_THE RECORDS:_

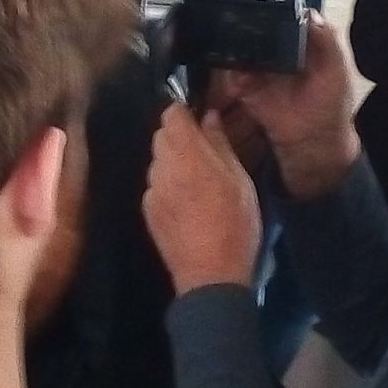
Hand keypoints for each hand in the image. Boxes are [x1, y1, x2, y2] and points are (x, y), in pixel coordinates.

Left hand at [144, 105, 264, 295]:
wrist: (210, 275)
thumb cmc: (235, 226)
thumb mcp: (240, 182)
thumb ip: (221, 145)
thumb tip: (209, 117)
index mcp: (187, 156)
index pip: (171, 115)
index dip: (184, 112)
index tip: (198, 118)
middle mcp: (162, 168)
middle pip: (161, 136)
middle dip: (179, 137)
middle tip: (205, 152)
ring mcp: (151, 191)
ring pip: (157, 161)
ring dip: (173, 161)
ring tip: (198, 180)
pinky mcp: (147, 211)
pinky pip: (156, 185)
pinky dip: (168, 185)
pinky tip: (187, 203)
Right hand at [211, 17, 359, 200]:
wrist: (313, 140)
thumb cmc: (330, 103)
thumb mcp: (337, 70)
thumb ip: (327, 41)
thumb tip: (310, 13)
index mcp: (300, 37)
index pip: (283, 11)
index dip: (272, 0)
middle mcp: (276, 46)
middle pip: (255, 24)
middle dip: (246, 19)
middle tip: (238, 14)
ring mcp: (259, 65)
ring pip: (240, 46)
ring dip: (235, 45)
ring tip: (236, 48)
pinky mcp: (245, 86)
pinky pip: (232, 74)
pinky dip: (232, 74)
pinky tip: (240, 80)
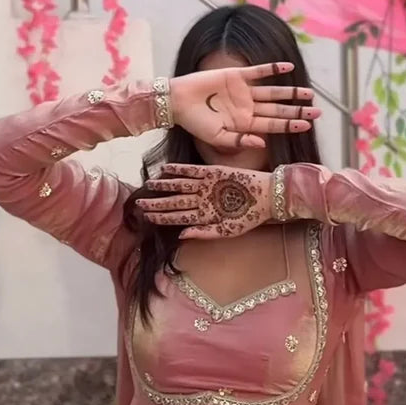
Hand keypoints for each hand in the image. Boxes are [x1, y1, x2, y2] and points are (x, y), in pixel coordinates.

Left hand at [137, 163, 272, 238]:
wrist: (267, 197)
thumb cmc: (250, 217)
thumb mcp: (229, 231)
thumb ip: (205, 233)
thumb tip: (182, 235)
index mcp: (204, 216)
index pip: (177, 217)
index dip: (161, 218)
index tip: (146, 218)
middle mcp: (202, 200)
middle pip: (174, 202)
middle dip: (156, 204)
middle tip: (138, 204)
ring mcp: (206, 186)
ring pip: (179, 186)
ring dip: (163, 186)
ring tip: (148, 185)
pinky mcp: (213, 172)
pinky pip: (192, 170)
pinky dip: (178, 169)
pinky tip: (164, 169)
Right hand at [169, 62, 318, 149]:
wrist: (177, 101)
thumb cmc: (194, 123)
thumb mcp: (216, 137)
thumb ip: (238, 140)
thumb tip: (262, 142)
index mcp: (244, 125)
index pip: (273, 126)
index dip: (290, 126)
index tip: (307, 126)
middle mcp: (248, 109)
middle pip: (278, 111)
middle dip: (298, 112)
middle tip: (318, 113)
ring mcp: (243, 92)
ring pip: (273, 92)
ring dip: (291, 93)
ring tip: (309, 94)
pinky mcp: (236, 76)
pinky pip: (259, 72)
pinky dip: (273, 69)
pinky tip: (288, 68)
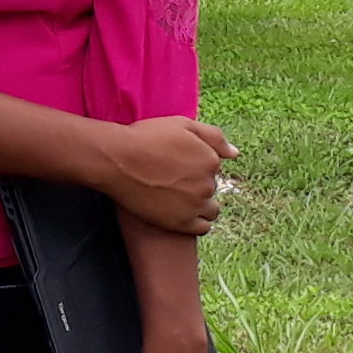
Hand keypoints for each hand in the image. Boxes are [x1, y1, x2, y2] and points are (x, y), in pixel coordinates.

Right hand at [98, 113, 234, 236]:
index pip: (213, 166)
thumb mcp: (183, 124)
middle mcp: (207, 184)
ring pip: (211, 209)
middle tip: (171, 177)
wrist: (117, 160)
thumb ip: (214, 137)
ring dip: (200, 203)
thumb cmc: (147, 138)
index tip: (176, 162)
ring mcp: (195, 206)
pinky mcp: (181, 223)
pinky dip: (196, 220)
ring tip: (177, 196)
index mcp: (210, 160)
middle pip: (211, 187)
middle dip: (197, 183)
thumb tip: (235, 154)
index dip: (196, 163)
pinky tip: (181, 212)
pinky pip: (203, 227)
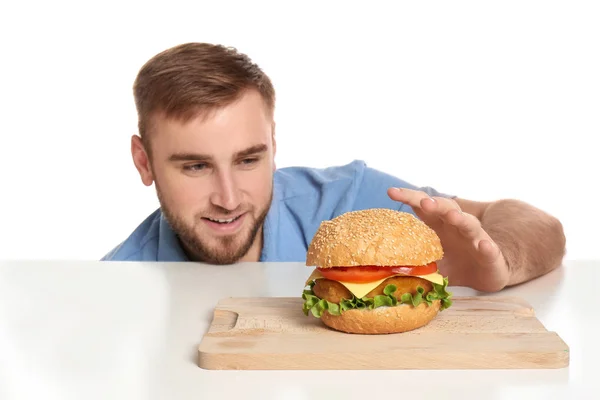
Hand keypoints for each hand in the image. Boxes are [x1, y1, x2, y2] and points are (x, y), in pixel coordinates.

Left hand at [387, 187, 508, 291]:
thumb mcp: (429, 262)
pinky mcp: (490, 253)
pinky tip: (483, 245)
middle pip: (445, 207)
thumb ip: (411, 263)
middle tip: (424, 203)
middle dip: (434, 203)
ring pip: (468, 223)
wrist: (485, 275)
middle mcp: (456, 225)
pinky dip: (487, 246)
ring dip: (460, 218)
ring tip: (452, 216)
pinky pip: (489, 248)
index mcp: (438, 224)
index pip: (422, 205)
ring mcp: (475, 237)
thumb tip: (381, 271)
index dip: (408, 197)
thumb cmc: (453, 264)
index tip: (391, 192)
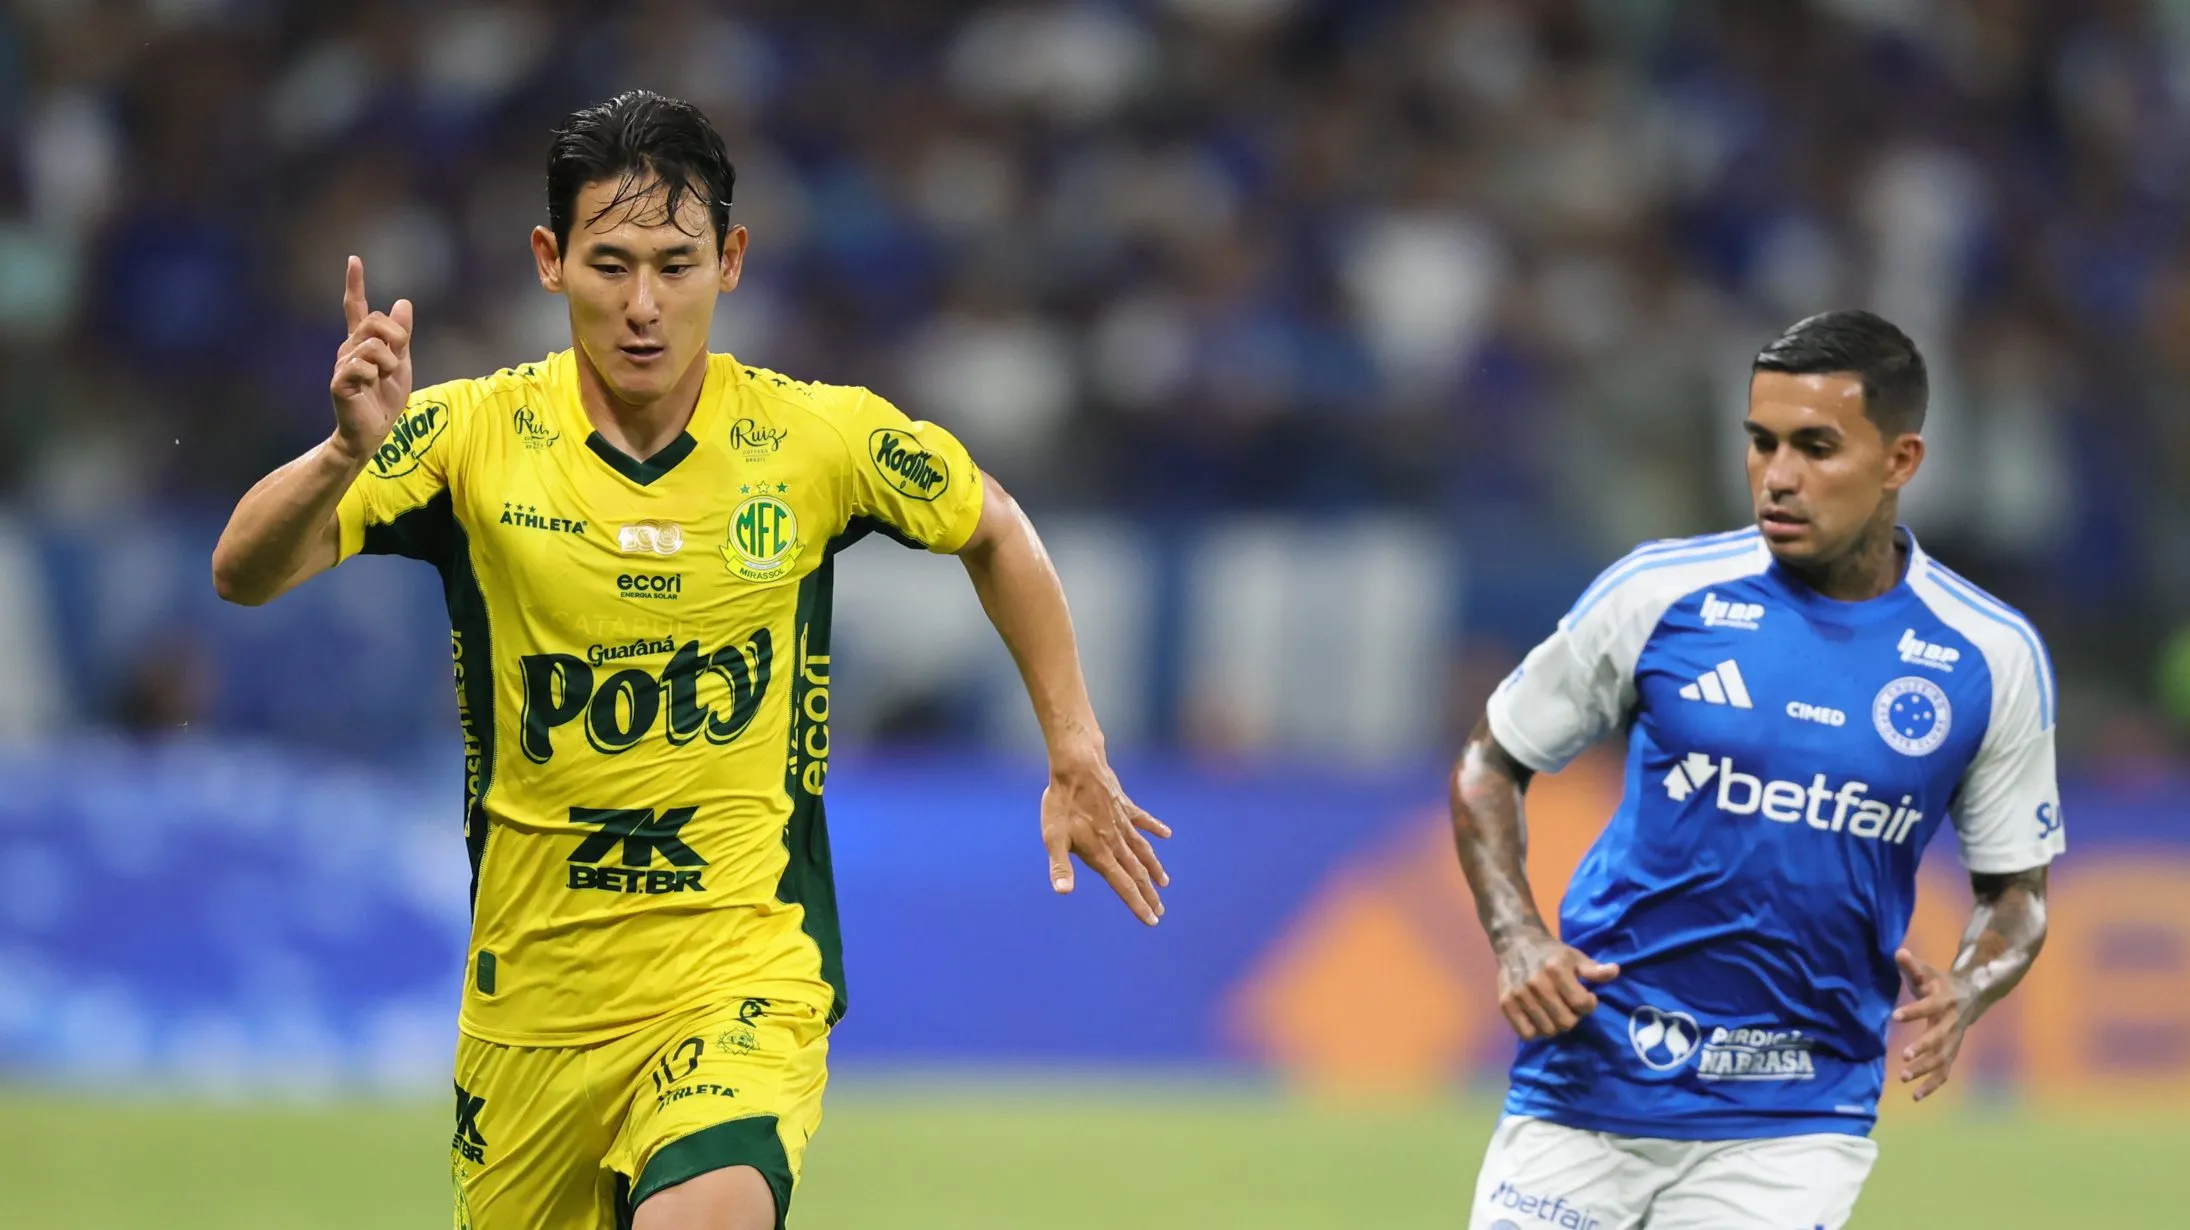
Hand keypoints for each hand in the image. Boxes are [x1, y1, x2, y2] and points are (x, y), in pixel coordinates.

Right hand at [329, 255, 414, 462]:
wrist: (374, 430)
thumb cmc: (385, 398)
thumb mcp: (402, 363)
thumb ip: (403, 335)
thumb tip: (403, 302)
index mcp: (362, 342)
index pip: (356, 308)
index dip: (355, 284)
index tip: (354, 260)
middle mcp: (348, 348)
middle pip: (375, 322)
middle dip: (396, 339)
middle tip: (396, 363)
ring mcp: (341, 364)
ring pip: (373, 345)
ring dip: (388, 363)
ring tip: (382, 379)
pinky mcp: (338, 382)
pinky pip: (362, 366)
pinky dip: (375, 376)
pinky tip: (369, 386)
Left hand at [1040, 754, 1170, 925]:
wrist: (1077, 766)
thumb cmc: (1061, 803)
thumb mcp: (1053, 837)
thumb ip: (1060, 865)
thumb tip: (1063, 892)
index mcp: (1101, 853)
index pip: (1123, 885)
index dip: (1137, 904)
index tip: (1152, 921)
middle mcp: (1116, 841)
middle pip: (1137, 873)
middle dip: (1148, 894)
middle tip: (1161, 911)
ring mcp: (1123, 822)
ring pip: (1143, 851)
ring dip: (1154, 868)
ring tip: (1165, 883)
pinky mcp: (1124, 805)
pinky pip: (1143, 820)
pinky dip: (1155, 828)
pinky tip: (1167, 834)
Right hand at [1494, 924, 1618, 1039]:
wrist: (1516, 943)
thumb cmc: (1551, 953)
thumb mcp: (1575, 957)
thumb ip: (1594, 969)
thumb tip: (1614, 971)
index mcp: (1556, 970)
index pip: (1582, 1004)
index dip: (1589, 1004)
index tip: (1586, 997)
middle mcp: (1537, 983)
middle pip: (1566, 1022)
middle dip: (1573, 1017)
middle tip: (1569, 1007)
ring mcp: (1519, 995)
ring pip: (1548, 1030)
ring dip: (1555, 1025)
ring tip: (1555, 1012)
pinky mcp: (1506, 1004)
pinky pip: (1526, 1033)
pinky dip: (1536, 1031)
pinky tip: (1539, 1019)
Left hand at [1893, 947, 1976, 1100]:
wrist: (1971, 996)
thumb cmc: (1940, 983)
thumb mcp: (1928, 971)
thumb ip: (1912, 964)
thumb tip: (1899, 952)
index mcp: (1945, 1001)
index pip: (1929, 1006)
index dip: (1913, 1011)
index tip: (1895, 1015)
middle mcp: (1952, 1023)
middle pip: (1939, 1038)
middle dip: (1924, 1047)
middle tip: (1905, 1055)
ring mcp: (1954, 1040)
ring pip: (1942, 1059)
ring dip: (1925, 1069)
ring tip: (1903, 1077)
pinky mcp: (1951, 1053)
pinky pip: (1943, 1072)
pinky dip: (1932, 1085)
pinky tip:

_EXERCISE INSTRUCTIONS:_ Once the line with "index dip: (272, 0)" has been found above, output that line and every later line exactly, stopping after the line with "middle pip: (174, 202)", and omit the pictures.

_TASK OUTPUT:_
index dip: (272, 0)
middle mcp: (276, 46)
middle pip: (255, 24)
middle dip: (246, 19)
middle tip: (238, 14)
ring mcp: (259, 65)
ring pip: (240, 46)
ring dip: (235, 45)
ring tip: (236, 48)
pinky mcp: (245, 86)
pinky pip: (232, 74)
pinky dip: (232, 74)
pinky tip: (240, 80)
Hand keypoints for each hand in the image. Boxes are [x1, y1, x2, y2] and points are (x, y), in pixel coordinates.

Left hand at [137, 163, 272, 238]:
wrist: (267, 197)
thumb cmc: (250, 217)
thumb mcp: (229, 231)
thumb ip: (205, 233)
thumb tip: (182, 235)
index mcp: (204, 216)
index pip: (177, 217)
index dip: (161, 218)
index tip: (146, 218)
middle mcp: (202, 200)
middle pip: (174, 202)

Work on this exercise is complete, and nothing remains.